*Tarefa 1*
Indique se cada afirmação abaixo está de acordo com o texto sobre a disputa pela terra da usina. Responda sim ou não e cite literalmente as palavras do texto que decidem a questão.
(a) Em 2011, o vereador Camilo de Lelis Fernandes era do PCdoB.
(b) O advogado afirma que Jovane guarda uma arma em casa.
(c) O contrato com a Jodil Agropecuária e Participações Ltda. foi firmado há cinco anos.
*Tarefa 2*
Transcreva palavra por palavra o trecho do texto sobre a disputa pela terra da usina que começa em “Usina que deu” e termina em “disputa pela área.”.

*Texto de leitura*
<<<<
Usina que deu calote trabalhista tenta retomar terra ocupada por ex-funcionários há 20 anos
Em 2011, o então vereador Camilo de Lelis Fernandes (PCdoB) disse ter sido ameaçado por Jovane Junior e dois de seus comparsas. Armado, ele teria entrado na frente do carro do vereador e dito: “você vai morrer agora porque o seu povo invadiu a usina do meu pai”. À época, um grupo do MST havia ocupado a sede da fazenda para pressionar por uma resolução da disputa pela área.
“O Jovane não tem nem arma na casa dele. Aliás, se tivesse esse perfil, certamente essas pessoas já teriam sido alvejadas. Ao contrário, ele sempre buscou o caminho certo, da Justiça”, contesta o advogado.
Avanço do agronegócio
O principal argumento da família de Jovane para o pedido de urgência de despejo das famílias da área é um contrato firmado há dois anos com a empresa Jodil Agropecuária e Participações Ltda., cujo proprietário é João Faria da Silva, que já foi chamado de “maior produtor e exportador individual de café do país” por publicações especializadas. Entre os principais compradores dos produtos do empresário estão a Nestlé e a holandesa Jacobs Douwe Egberts, dona das marcas Pilão, Café do Ponto, Cacique, Café Pelé e Damasco.
>>>>
*Dados disponíveis*
<<<<
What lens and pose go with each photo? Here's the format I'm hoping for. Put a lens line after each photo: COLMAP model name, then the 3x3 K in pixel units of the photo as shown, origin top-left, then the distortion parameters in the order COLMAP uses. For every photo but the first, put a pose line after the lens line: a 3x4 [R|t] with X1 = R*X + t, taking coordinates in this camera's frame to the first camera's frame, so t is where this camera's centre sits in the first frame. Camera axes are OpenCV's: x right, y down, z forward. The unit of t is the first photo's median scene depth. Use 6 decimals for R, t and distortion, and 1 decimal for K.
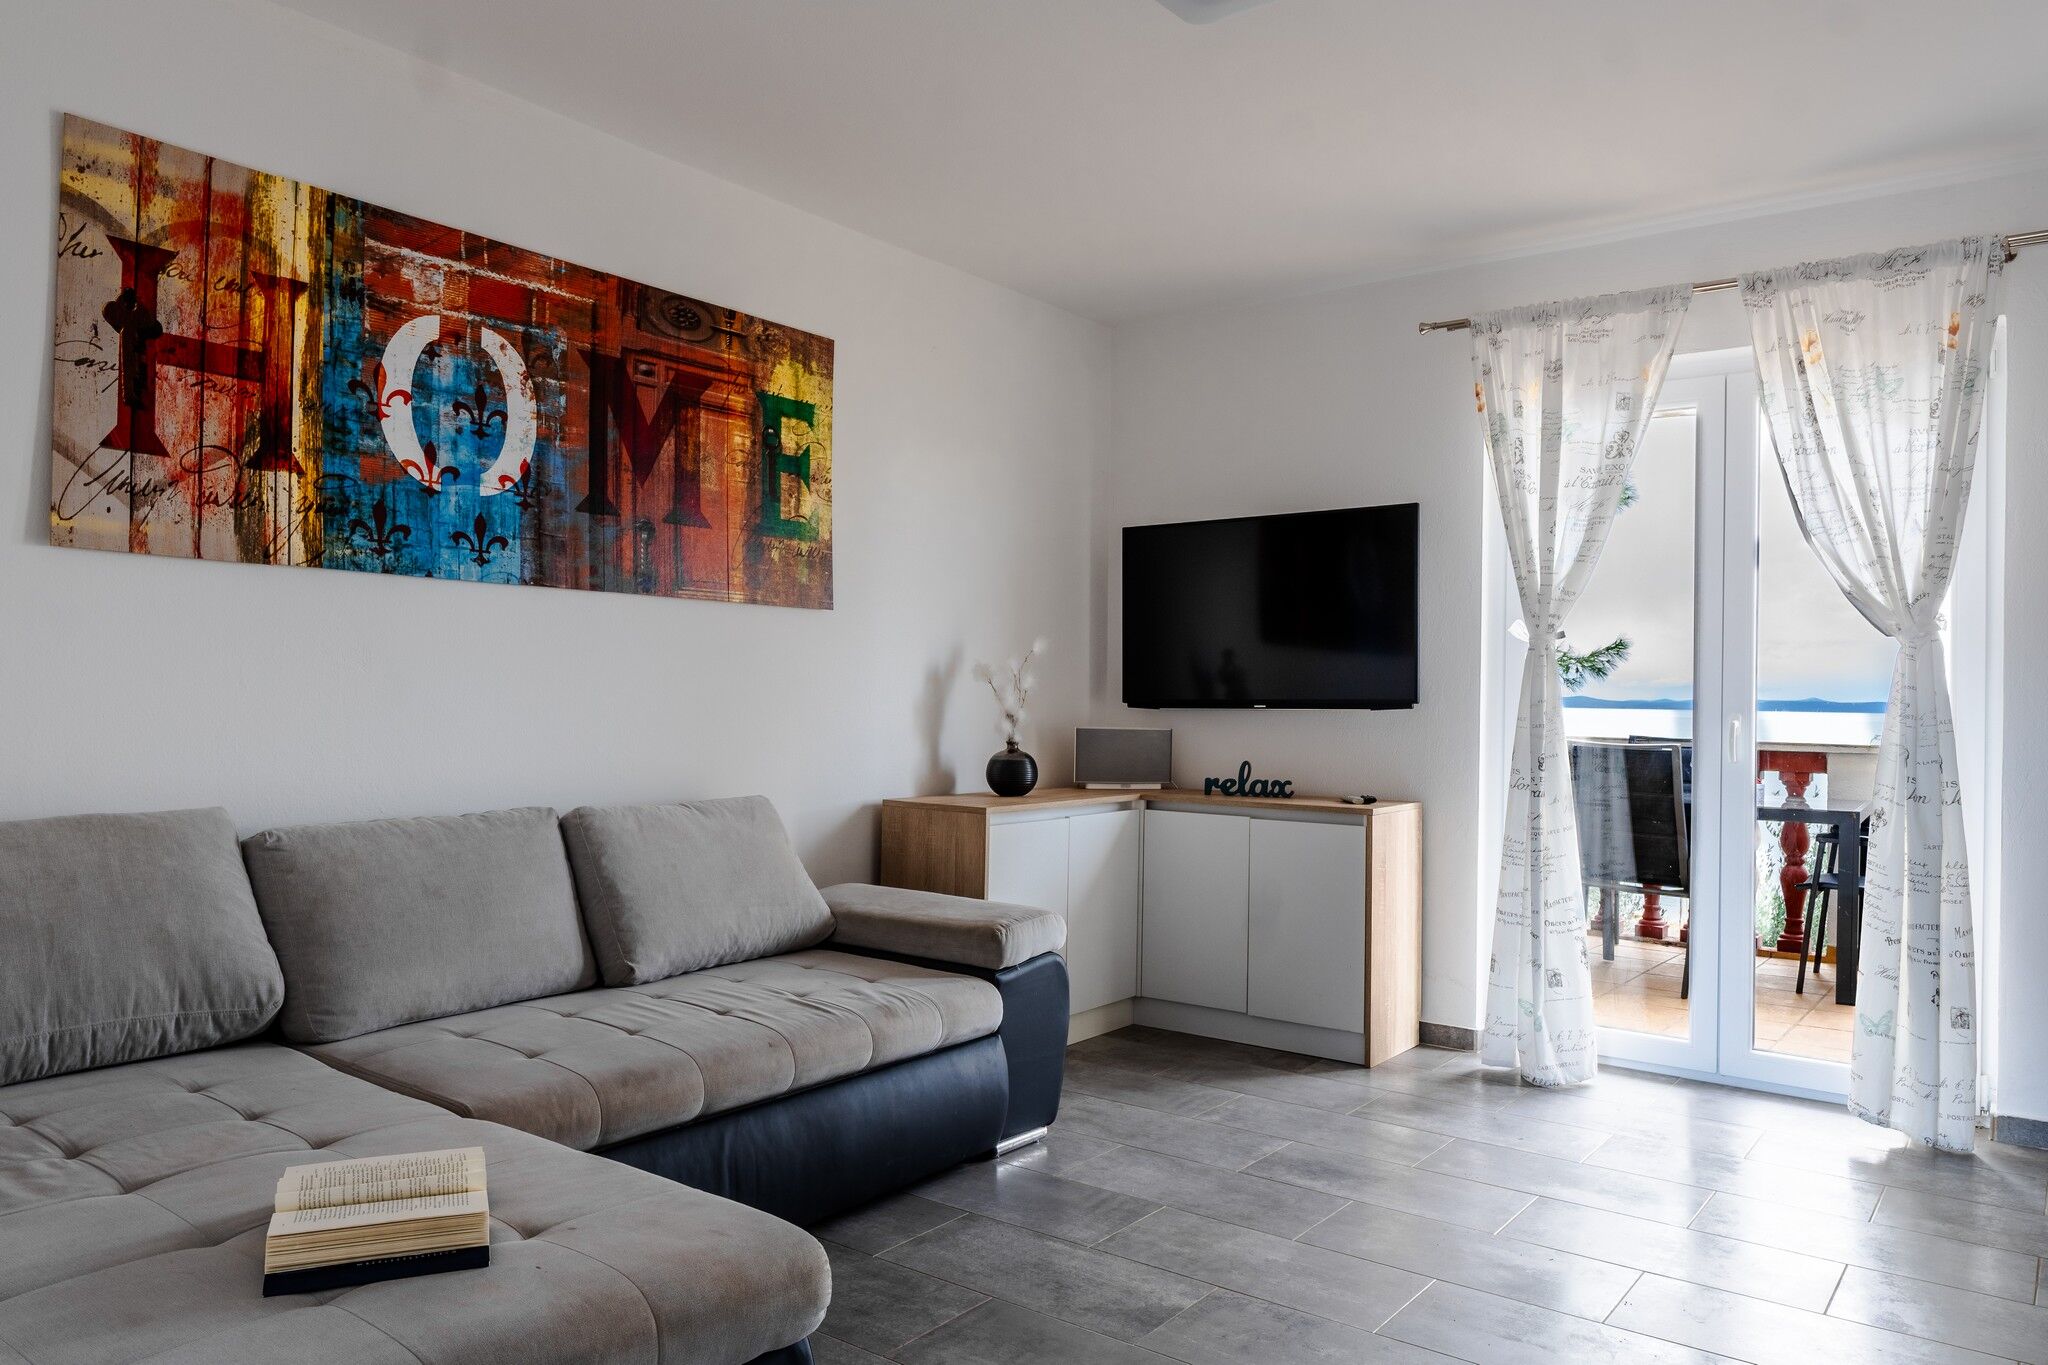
>>>>
*Resposta 1*
(a) Sim: “o então vereador Camilo de Lelis Fernandes (PCdoB)”.
(b) Não: “O Jovane não tem nem arma na casa dele.”
(c) Não: “um contrato firmado há dois anos”.

*Resposta 2*
Usina que deu calote trabalhista tenta retomar terra ocupada por ex-funcionários há 20 anos
Em 2011, o então vereador Camilo de Lelis Fernandes (PCdoB) disse ter sido ameaçado por Jovane Junior e dois de seus comparsas. Armado, ele teria entrado na frente do carro do vereador e dito: “você vai morrer agora porque o seu povo invadiu a usina do meu pai”. À época, um grupo do MST havia ocupado a sede da fazenda para pressionar por uma resolução da disputa pela área.